= Protonophore =

A protonophore, also known as a proton translocator, is an ionophore that moves protons across lipid bilayers or other type of membranes. This would otherwise not occur as protons (H^{+}) have positive charge and have hydrophilic properties, making them unable to cross without a channel or transporter. Protonophores are generally aromatic compounds with a negative charge, that are both hydrophobic and capable of distributing the negative charge over a number of atoms by π-orbitals which delocalize a proton's charge when it attaches to the molecule. Both the neutral and the charged protonophore can diffuse across the lipid bilayer by passive diffusion and simultaneously facilitate proton transport. Protonophores uncouple oxidative phosphorylation via a decrease in the membrane potential of the inner membrane of mitochondria. They stimulate mitochondrial respiration and heat production. Protonophores (uncouplers) are often used in biochemistry research to help explore the bioenergetics of chemiosmotic and other membrane transport processes. It has been reported that the protonophore has antibacterial activity by perturbing bacterial proton motive force.

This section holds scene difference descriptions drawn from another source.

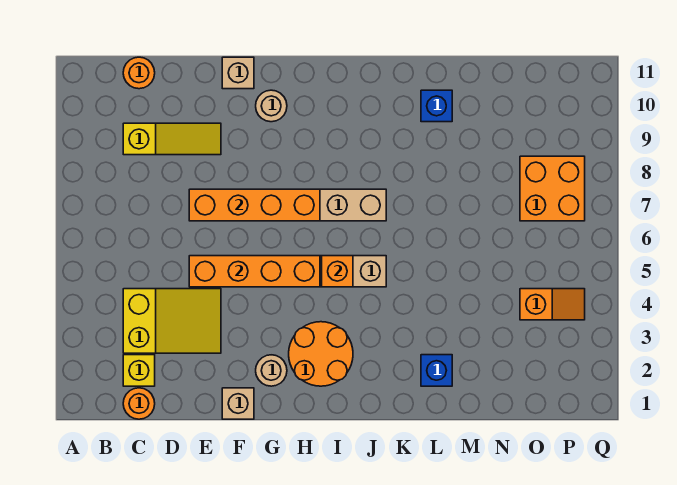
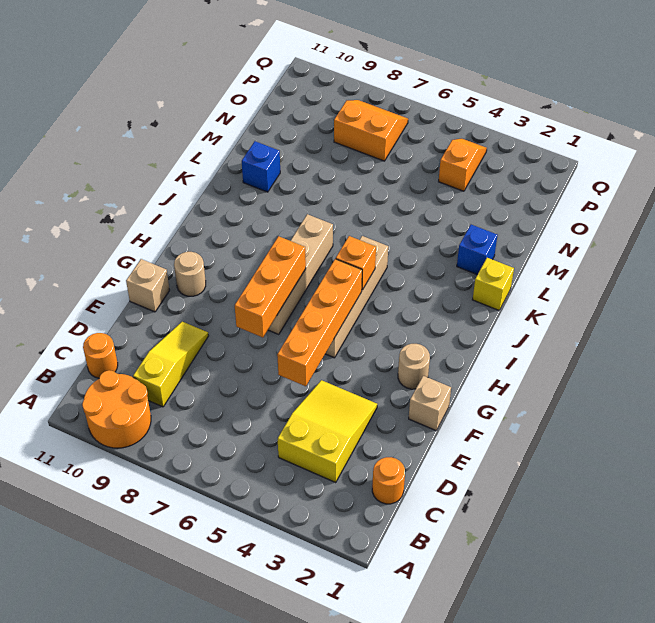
yellow 1x1 brick [123,355,155,386] -> yellow 1x1 brick moved to [473,258,514,310]
orange 1x4 brick [189,189,320,221] -> orange 1x3 brick [235,236,306,337]
orange 2x2 round brick [289,322,353,386] -> orange 2x2 round brick moved to [82,370,151,448]
orange 2x2 brick [520,156,585,221] -> orange 2x2 slope [334,100,408,161]

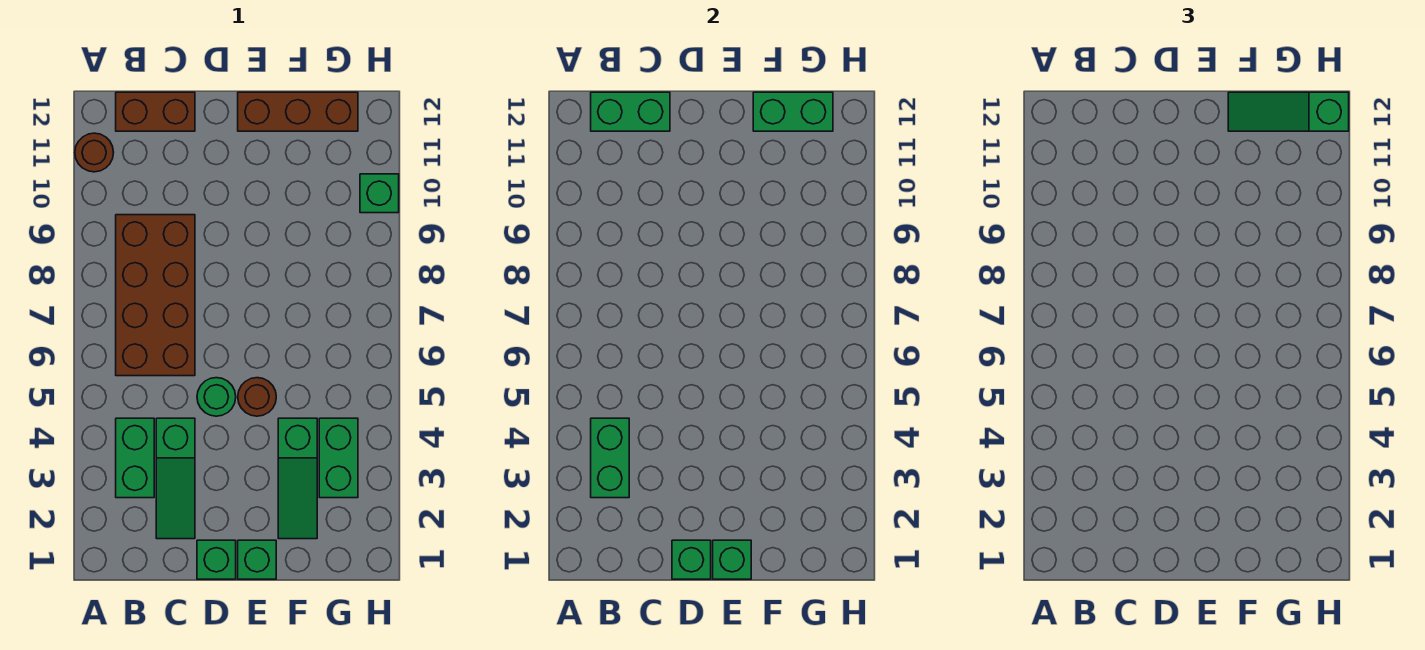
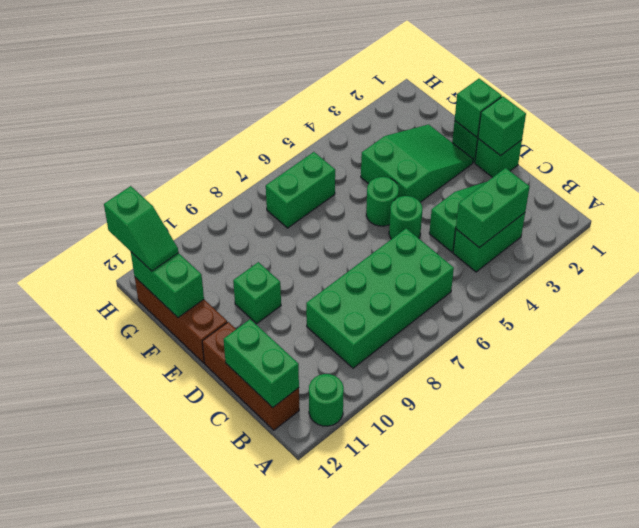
brown 1x1 round brick [75,133,114,172] -> green 1x1 round brick [309,374,344,426]
brown 2x4 brick [116,215,195,376] -> green 2x4 brick [306,228,454,368]
brown 1x2 brick [116,92,195,131] -> brown 1x3 brick [202,322,299,430]
brown 1x1 round brick [238,378,276,416] -> green 1x1 round brick [366,177,399,226]
green 1x3 slope [278,418,317,539] -> green 2x3 slope [361,124,473,202]
green 1x3 slope [1228,92,1349,131] -> green 1x2 slope [104,186,178,271]
green 1x2 brick [319,418,358,498] -> green 1x2 brick moved to [266,152,335,228]
green 1x1 brick [360,174,399,213] -> green 1x1 brick moved to [233,262,281,324]

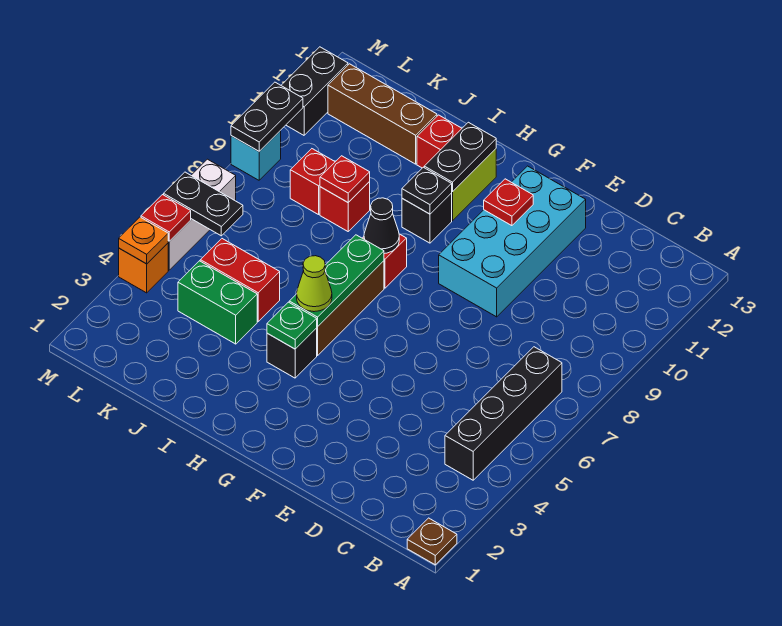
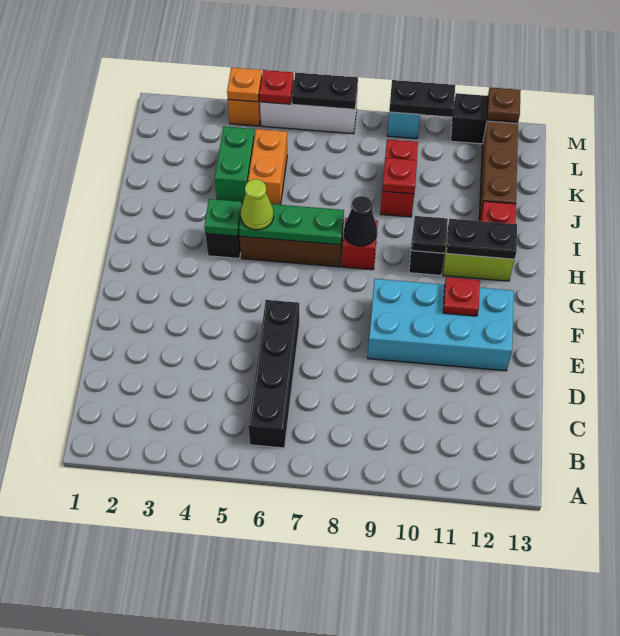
brown 1x1 plate [407,518,457,565] -> brown 1x1 plate moved to [487,87,521,122]
black 1x4 brick [445,347,562,480] -> black 1x4 brick turned to [248,300,299,448]
red 1x2 brick [200,239,280,321] -> orange 1x2 brick [248,129,287,205]
black 1x2 plate [164,172,243,236] -> black 1x2 plate turned to [292,72,358,109]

Representative anionic protonophores include:
- 2,4-dinitrophenol
- Carbonyl cyanide-p-trifluoromethoxyphenylhydrazone (FCCP)
- Carbonyl cyanide m-chlorophenyl hydrazone (CCCP)

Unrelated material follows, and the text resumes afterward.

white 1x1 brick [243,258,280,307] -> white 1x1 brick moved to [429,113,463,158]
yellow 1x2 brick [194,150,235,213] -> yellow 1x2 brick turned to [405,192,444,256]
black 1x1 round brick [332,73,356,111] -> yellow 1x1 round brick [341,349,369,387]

Representative cationic protonophores include:
- C4R1 (a short-chain alkyl derivative of rhodamine 19)
- Ellipticine

Representative zwitterionic protonophores include:
- mitoFluo (10-[2-(3-hydroxy-6-oxo-xanthen-9-yl)benzoyl]oxydecyl-triphenyl-phosphonium bromide)
- PP6 (2-(2-Hydroxyaryl)hexylphosphonium bromide)

==Mechanism of action==
The facilitated transport of protons across the biological membrane by anionic protonophore is achieved as follows.

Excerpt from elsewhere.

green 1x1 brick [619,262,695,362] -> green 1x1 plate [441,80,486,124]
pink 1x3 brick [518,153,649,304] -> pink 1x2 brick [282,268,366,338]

1. The anionic form of the protonophore (P^{−}) is adsorbed onto one side (Positive) of the biological membrane.
2. Protons (H^{+}) from the aqueous solution combine with the anion (P^{−}) to produce the neutral form (PH)
3. PH diffuses across the biological membrane and dissociates into H^{+} and P^{−} on the other side.
4. This H^{+} is released from the biological membrane into the other aqueous solution
5. P^{−} returns to the first side of the biological membrane by electrophoresis (its electrostatic attraction to the positive side of the membrane).